Blood 2002 Jun 15;99(12):4601-4609
Taylor PA, Friedman TM, Korngold R, Noelle RJ, Blazar BR.
University of Minnesota Cancer Center and Department of Pediatrics, Division of Bone Marrow Transplantation, Minneapolis; Kimmel Cancer Institute, Thomas Jefferson Medical College, Philadelphia, PA; Department of Microbiology, Dartmouth Medical College, Hanover, NH.
We previously reported that ex vivo blockade of the CD40:CD40L costimulatory pathway in primary mixed lymphocyte reaction cultures resulted in profound in vitro secondary hyporesponsiveness and 30-fold or greater protection from graft-versus-host-disease (GVHD) lethality.

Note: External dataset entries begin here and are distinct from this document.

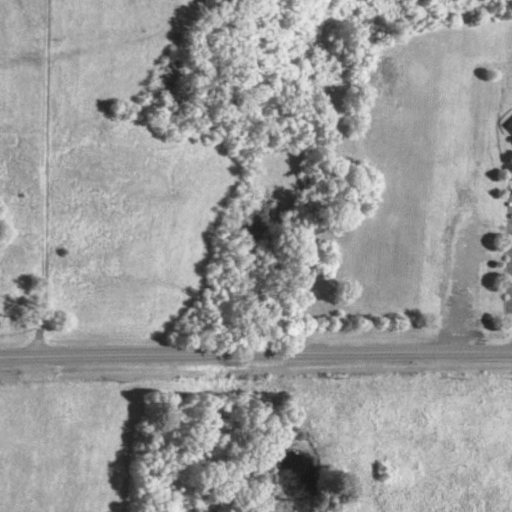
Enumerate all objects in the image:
building: (511, 122)
building: (510, 124)
road: (255, 350)
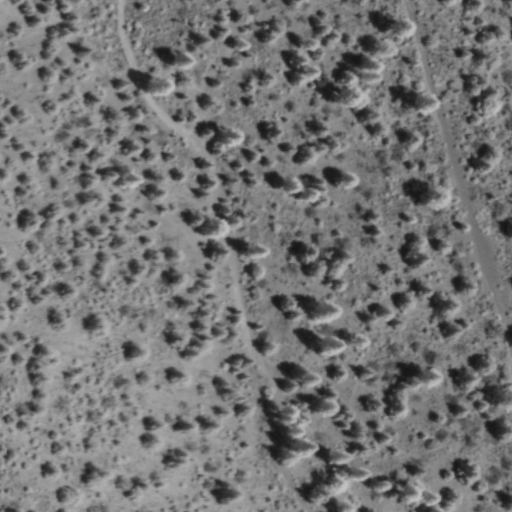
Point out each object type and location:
road: (455, 178)
road: (224, 251)
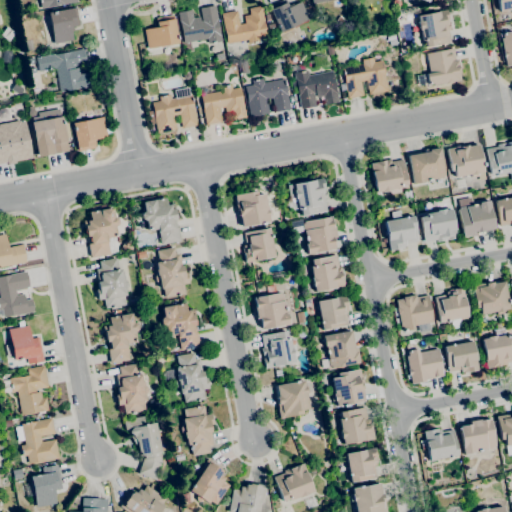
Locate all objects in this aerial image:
building: (316, 1)
building: (316, 1)
building: (53, 2)
building: (54, 2)
building: (503, 4)
building: (504, 4)
building: (286, 14)
building: (287, 15)
building: (61, 24)
building: (62, 24)
building: (197, 24)
building: (199, 25)
building: (242, 25)
building: (243, 25)
building: (433, 27)
building: (432, 28)
building: (160, 32)
building: (161, 32)
road: (491, 46)
building: (506, 47)
building: (506, 47)
road: (480, 53)
building: (440, 66)
building: (441, 67)
building: (64, 68)
building: (68, 69)
building: (362, 77)
building: (363, 77)
road: (121, 87)
building: (313, 87)
building: (313, 88)
building: (264, 96)
building: (265, 96)
road: (505, 100)
building: (220, 104)
building: (221, 104)
building: (173, 110)
building: (172, 111)
building: (149, 116)
road: (273, 127)
building: (86, 132)
building: (88, 132)
building: (47, 133)
building: (47, 133)
road: (116, 134)
building: (13, 141)
building: (13, 142)
road: (133, 148)
road: (256, 151)
building: (498, 158)
building: (499, 158)
building: (463, 160)
building: (464, 161)
building: (424, 165)
building: (425, 165)
building: (386, 174)
building: (386, 174)
building: (306, 196)
building: (307, 196)
building: (250, 208)
building: (251, 208)
building: (503, 210)
building: (504, 210)
building: (472, 216)
building: (474, 218)
building: (159, 219)
building: (159, 219)
road: (372, 223)
building: (435, 225)
building: (436, 225)
building: (399, 230)
building: (98, 231)
building: (100, 232)
building: (398, 232)
building: (315, 233)
building: (317, 234)
building: (256, 245)
building: (256, 245)
building: (126, 246)
building: (9, 253)
building: (10, 253)
building: (140, 254)
road: (440, 264)
building: (167, 271)
building: (169, 272)
building: (324, 272)
building: (325, 273)
building: (108, 281)
building: (109, 283)
building: (511, 285)
building: (510, 289)
building: (13, 294)
building: (14, 294)
building: (488, 296)
building: (489, 296)
road: (228, 304)
building: (449, 305)
building: (450, 306)
building: (269, 310)
building: (270, 310)
building: (412, 311)
building: (412, 311)
building: (331, 312)
building: (331, 312)
building: (506, 316)
road: (377, 323)
building: (178, 324)
building: (179, 324)
road: (69, 327)
road: (165, 329)
building: (424, 331)
building: (118, 336)
building: (118, 336)
building: (449, 337)
building: (23, 344)
building: (23, 344)
building: (338, 348)
building: (274, 349)
building: (275, 349)
building: (339, 349)
building: (496, 349)
building: (497, 350)
building: (458, 357)
building: (460, 357)
building: (421, 364)
building: (422, 364)
building: (189, 377)
building: (188, 378)
building: (128, 387)
building: (345, 387)
building: (346, 387)
building: (129, 388)
building: (28, 390)
building: (29, 390)
building: (289, 398)
building: (290, 398)
road: (453, 398)
building: (6, 423)
road: (231, 423)
building: (352, 425)
building: (353, 426)
building: (505, 428)
building: (196, 429)
building: (195, 430)
building: (504, 430)
building: (475, 435)
building: (474, 436)
building: (37, 440)
building: (36, 441)
building: (143, 441)
building: (438, 443)
building: (144, 444)
building: (438, 446)
building: (360, 464)
building: (359, 465)
building: (16, 473)
building: (290, 482)
building: (292, 482)
building: (207, 484)
building: (208, 484)
building: (44, 485)
building: (243, 498)
building: (244, 498)
building: (366, 498)
building: (367, 498)
building: (140, 501)
building: (142, 501)
building: (511, 501)
building: (511, 503)
building: (91, 504)
building: (92, 504)
building: (490, 509)
building: (490, 509)
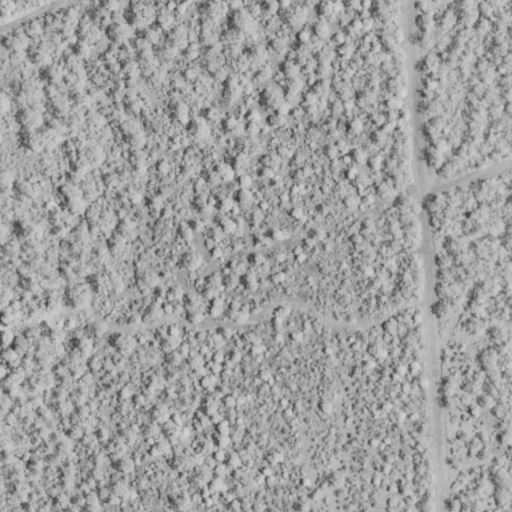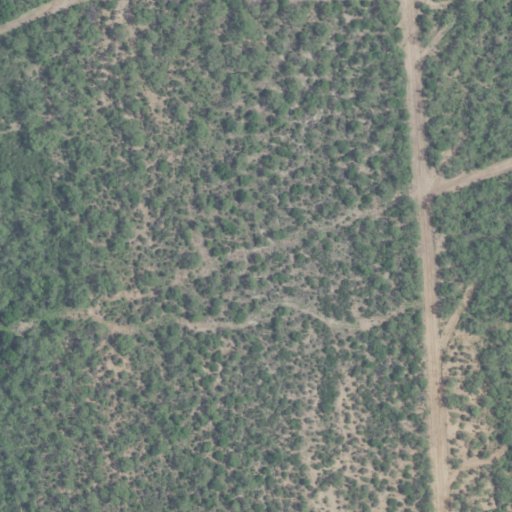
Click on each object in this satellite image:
road: (426, 256)
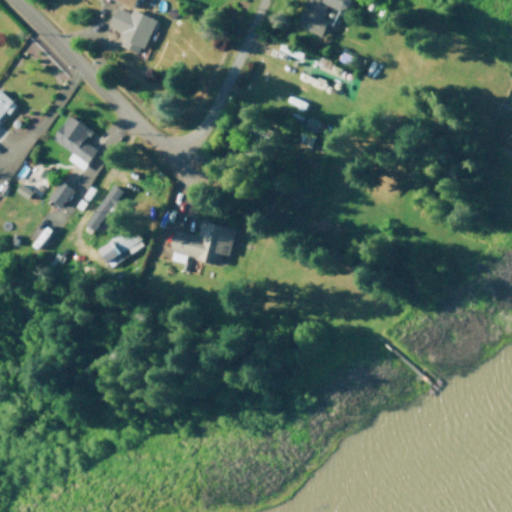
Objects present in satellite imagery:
building: (130, 2)
building: (319, 14)
building: (127, 24)
building: (133, 27)
road: (81, 30)
road: (225, 86)
road: (474, 98)
road: (115, 100)
building: (4, 102)
building: (3, 103)
pier: (508, 107)
road: (41, 119)
building: (308, 131)
building: (76, 141)
building: (76, 141)
road: (104, 151)
road: (494, 168)
building: (24, 190)
road: (235, 190)
building: (61, 193)
building: (311, 205)
building: (100, 206)
building: (105, 207)
building: (203, 242)
building: (202, 244)
building: (120, 245)
road: (372, 335)
pier: (403, 361)
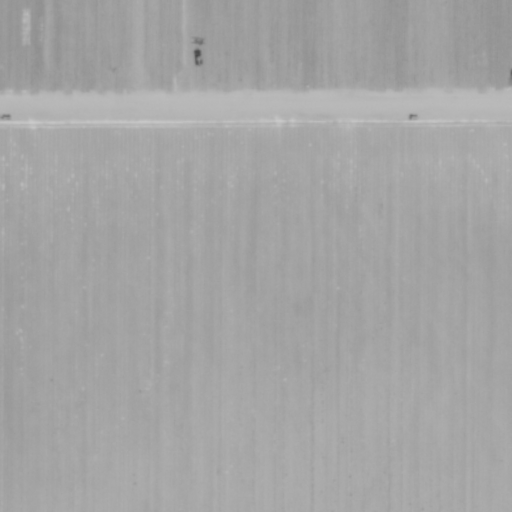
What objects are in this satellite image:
crop: (256, 255)
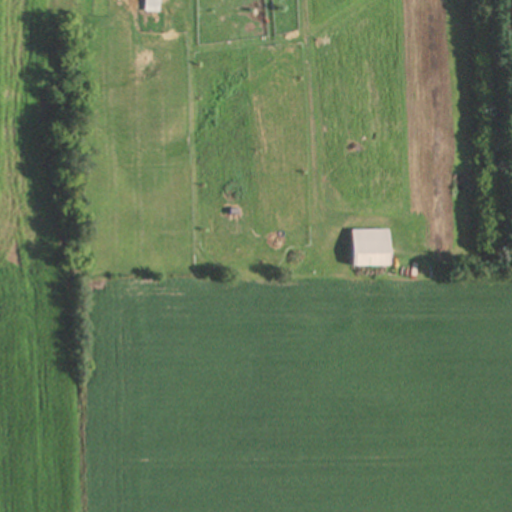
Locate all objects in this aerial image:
building: (147, 5)
building: (362, 246)
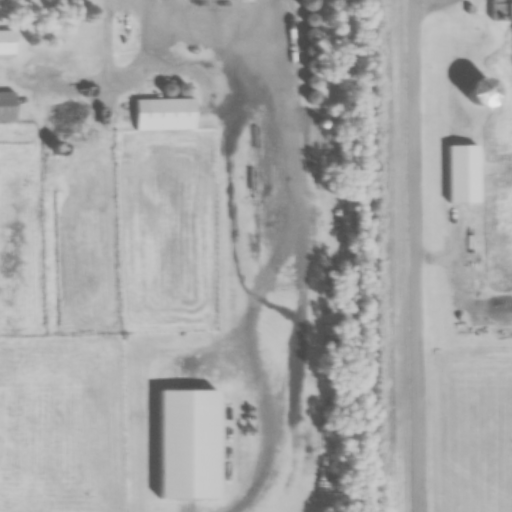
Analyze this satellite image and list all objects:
building: (501, 9)
building: (6, 43)
building: (482, 89)
building: (6, 106)
building: (164, 113)
building: (60, 118)
building: (462, 172)
road: (419, 256)
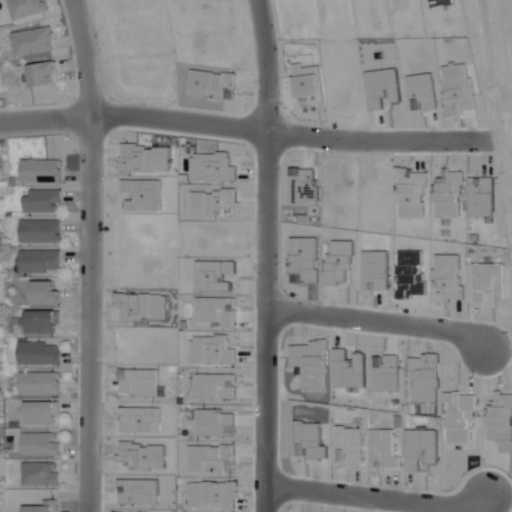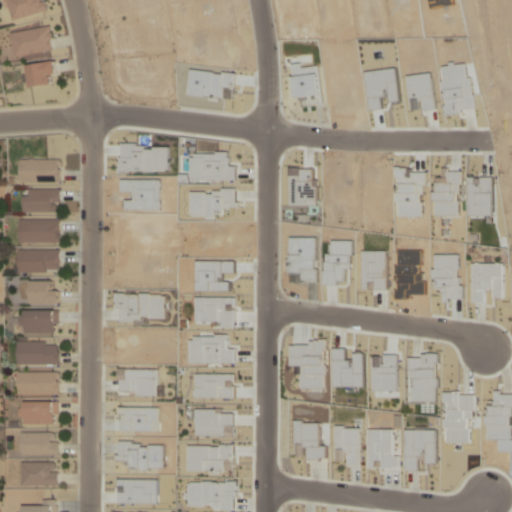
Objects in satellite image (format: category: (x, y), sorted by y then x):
building: (25, 7)
building: (32, 40)
building: (41, 72)
road: (243, 130)
street lamp: (77, 152)
building: (39, 171)
building: (39, 201)
building: (39, 232)
road: (91, 255)
road: (260, 255)
building: (38, 261)
building: (44, 294)
road: (373, 321)
building: (41, 323)
building: (38, 354)
street lamp: (75, 366)
building: (38, 383)
building: (40, 411)
building: (39, 442)
building: (38, 473)
road: (374, 503)
building: (43, 506)
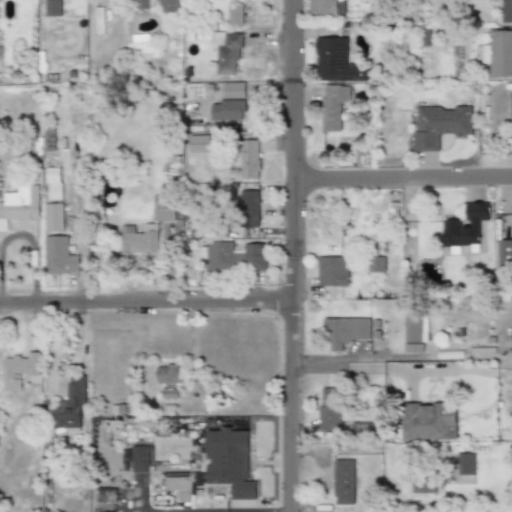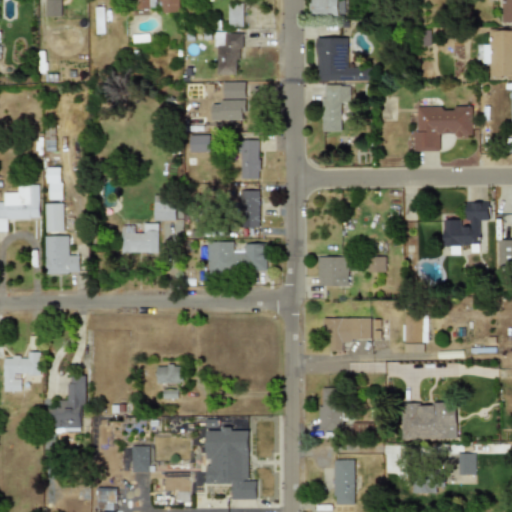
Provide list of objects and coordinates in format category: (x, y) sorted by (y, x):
building: (141, 4)
building: (156, 5)
building: (168, 6)
building: (326, 7)
building: (326, 7)
building: (52, 8)
building: (52, 8)
building: (506, 10)
building: (506, 11)
building: (234, 14)
building: (234, 15)
building: (99, 20)
building: (99, 20)
building: (226, 53)
building: (498, 53)
building: (226, 54)
building: (498, 54)
building: (336, 61)
building: (336, 62)
building: (233, 90)
building: (229, 106)
building: (332, 106)
building: (333, 106)
building: (228, 110)
building: (510, 112)
building: (510, 113)
building: (439, 125)
building: (440, 125)
building: (198, 143)
building: (198, 143)
building: (249, 159)
building: (249, 159)
building: (53, 183)
building: (53, 183)
road: (398, 184)
building: (19, 204)
building: (19, 205)
building: (164, 207)
building: (249, 208)
building: (248, 209)
building: (163, 210)
building: (53, 218)
building: (55, 218)
building: (68, 222)
building: (465, 226)
building: (465, 227)
building: (139, 239)
building: (139, 240)
building: (504, 251)
building: (504, 252)
road: (285, 255)
building: (58, 256)
building: (59, 256)
building: (235, 257)
building: (235, 257)
building: (375, 264)
building: (375, 264)
building: (332, 270)
building: (332, 271)
road: (143, 311)
building: (374, 328)
building: (345, 330)
building: (344, 332)
building: (414, 333)
building: (414, 333)
road: (334, 359)
building: (18, 368)
building: (18, 370)
building: (168, 373)
building: (167, 374)
building: (68, 407)
building: (69, 407)
building: (330, 408)
building: (330, 409)
building: (427, 420)
building: (428, 421)
road: (355, 449)
building: (141, 458)
building: (139, 459)
building: (228, 461)
building: (228, 462)
building: (465, 463)
building: (465, 464)
building: (342, 481)
building: (343, 482)
building: (423, 482)
building: (423, 483)
building: (105, 498)
building: (105, 498)
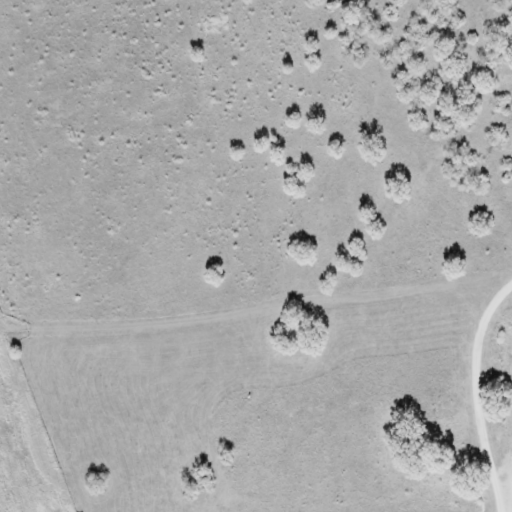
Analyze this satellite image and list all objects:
road: (261, 309)
road: (7, 313)
road: (481, 393)
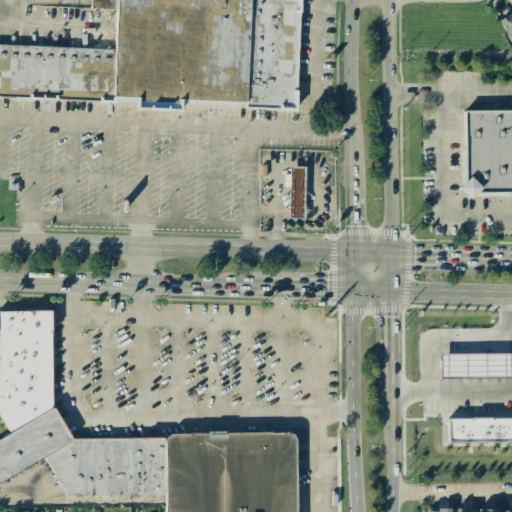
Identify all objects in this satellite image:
building: (100, 4)
road: (54, 25)
building: (170, 57)
road: (312, 65)
road: (349, 80)
road: (450, 92)
road: (173, 126)
road: (388, 126)
road: (0, 133)
parking lot: (165, 149)
building: (487, 152)
road: (69, 170)
road: (105, 172)
road: (177, 174)
road: (213, 176)
road: (250, 177)
road: (33, 181)
road: (142, 185)
road: (439, 185)
building: (295, 192)
road: (314, 202)
road: (277, 206)
road: (349, 206)
road: (140, 220)
road: (248, 237)
road: (194, 247)
traffic signals: (351, 251)
traffic signals: (389, 252)
road: (440, 252)
road: (501, 253)
road: (141, 265)
road: (351, 271)
road: (389, 272)
road: (129, 284)
road: (304, 290)
traffic signals: (351, 292)
road: (370, 292)
traffic signals: (390, 292)
road: (450, 294)
road: (35, 306)
road: (287, 321)
road: (391, 335)
road: (442, 340)
road: (141, 351)
road: (280, 353)
building: (473, 365)
road: (106, 367)
gas station: (474, 367)
building: (474, 367)
road: (177, 368)
road: (211, 369)
road: (245, 369)
road: (497, 392)
road: (351, 402)
road: (334, 411)
road: (131, 418)
building: (479, 430)
building: (479, 432)
building: (131, 444)
road: (390, 445)
road: (451, 491)
road: (72, 499)
building: (461, 509)
building: (437, 510)
building: (485, 510)
building: (505, 511)
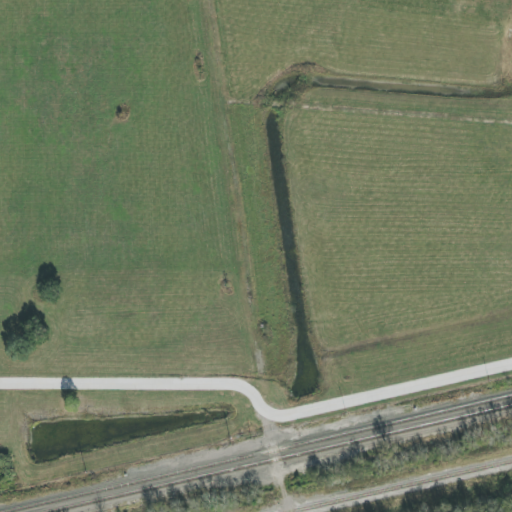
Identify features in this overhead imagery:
road: (369, 110)
road: (238, 193)
airport: (244, 214)
road: (257, 401)
railway: (259, 455)
railway: (282, 459)
railway: (407, 488)
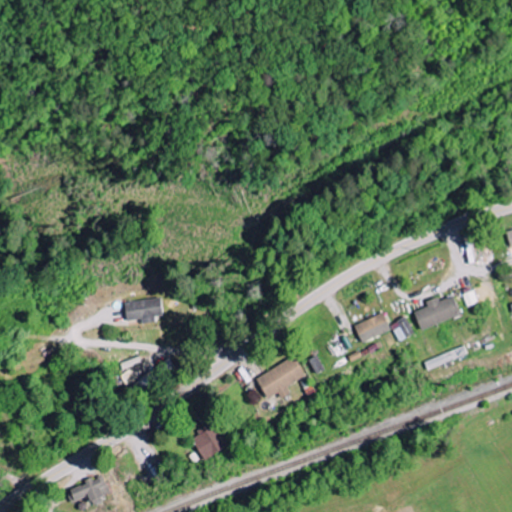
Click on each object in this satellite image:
road: (489, 234)
building: (510, 234)
building: (472, 296)
building: (146, 309)
building: (440, 311)
building: (375, 327)
building: (405, 329)
road: (249, 344)
building: (320, 366)
building: (284, 378)
building: (212, 441)
railway: (339, 444)
building: (93, 490)
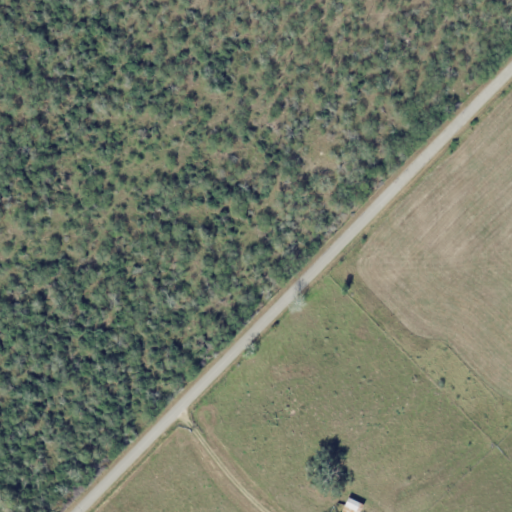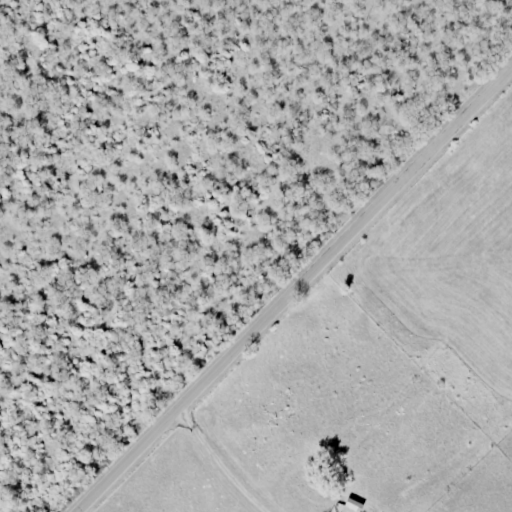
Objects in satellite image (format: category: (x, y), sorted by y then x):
road: (294, 289)
road: (223, 461)
building: (352, 506)
building: (354, 506)
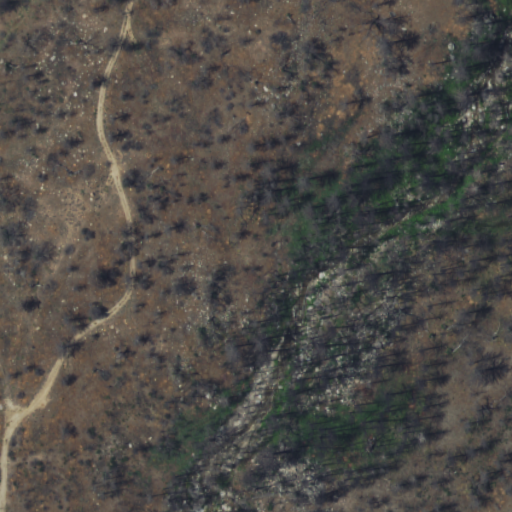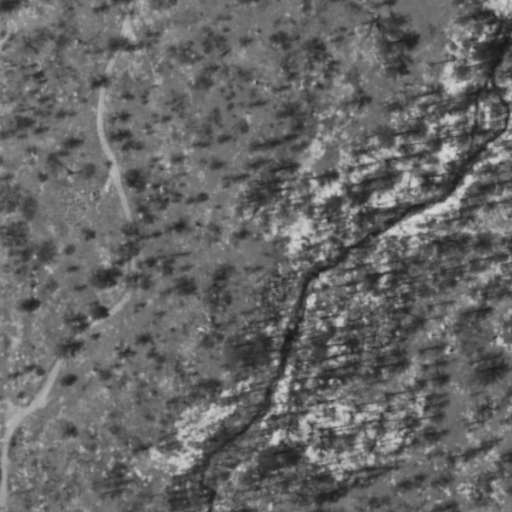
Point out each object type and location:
road: (129, 227)
road: (11, 440)
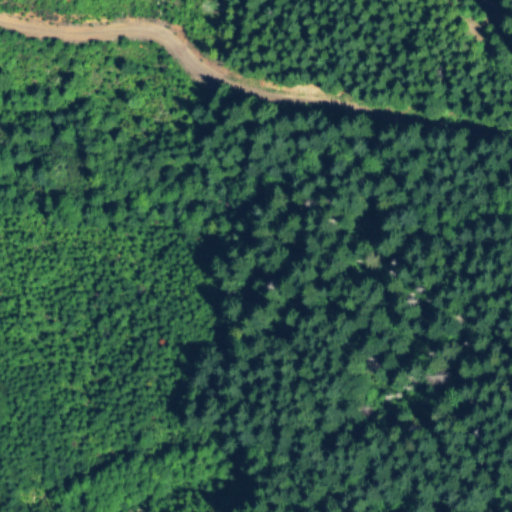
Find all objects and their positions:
road: (481, 34)
road: (248, 88)
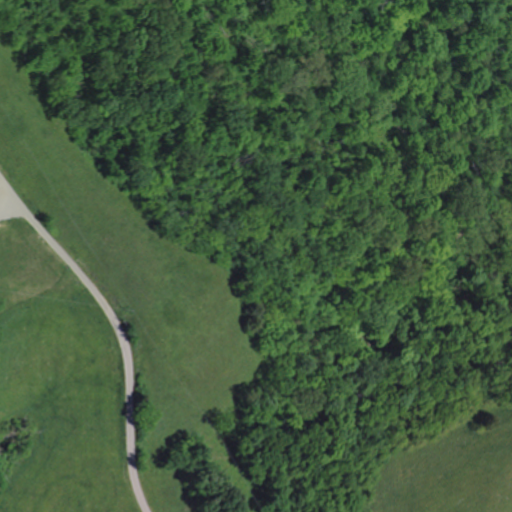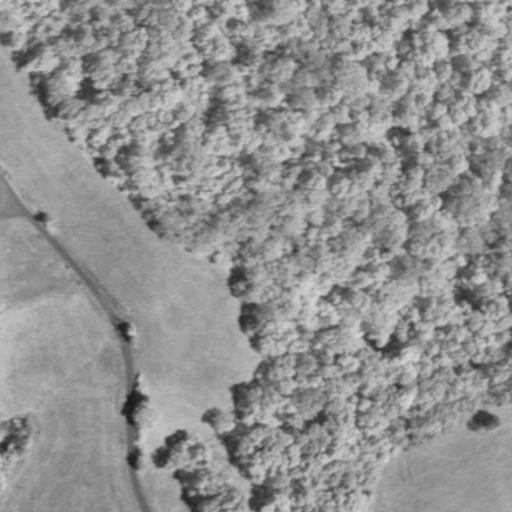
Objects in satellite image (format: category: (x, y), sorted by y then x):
road: (7, 205)
road: (116, 329)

Present studies demonstrate that tolerance induction via costimulatory blockade also results in the generation of a potent immunoregulatory cell that inhibits both naive and primed alloresponses.
The immunoregulatory capacity was dependent upon cell-to-cell contact that prevented the full activation of the naive or primed cells.
The inhibitory effect of tolerized cells did not preclude the response of naive T cells to nominal protein antigen if antigen was present at high concentration.
However, under suboptimal antigen concentration, nonspecific inhibition of responses occurred.
The tolerized regulatory cell population maintained a polyclonal T-cell receptor Vbeta repertoire that was broader than in control primed cultures.
These data, the first to demonstrate that tolerance induction via CD40:CD40L costimulatory blockade results in potent regulatory function, are relevant to bone-marrow and solid-organ transplantation.
The generation of potent immunoregulatory capacity during tolerization via CD40:CD40L blockade provides a fail-safe mechanism to control alloreactive T cells that may have escaped tolerization.
These potent regulatory cells may be clinically exploitable for the treatment and prevention of GVHD or autoimmunity.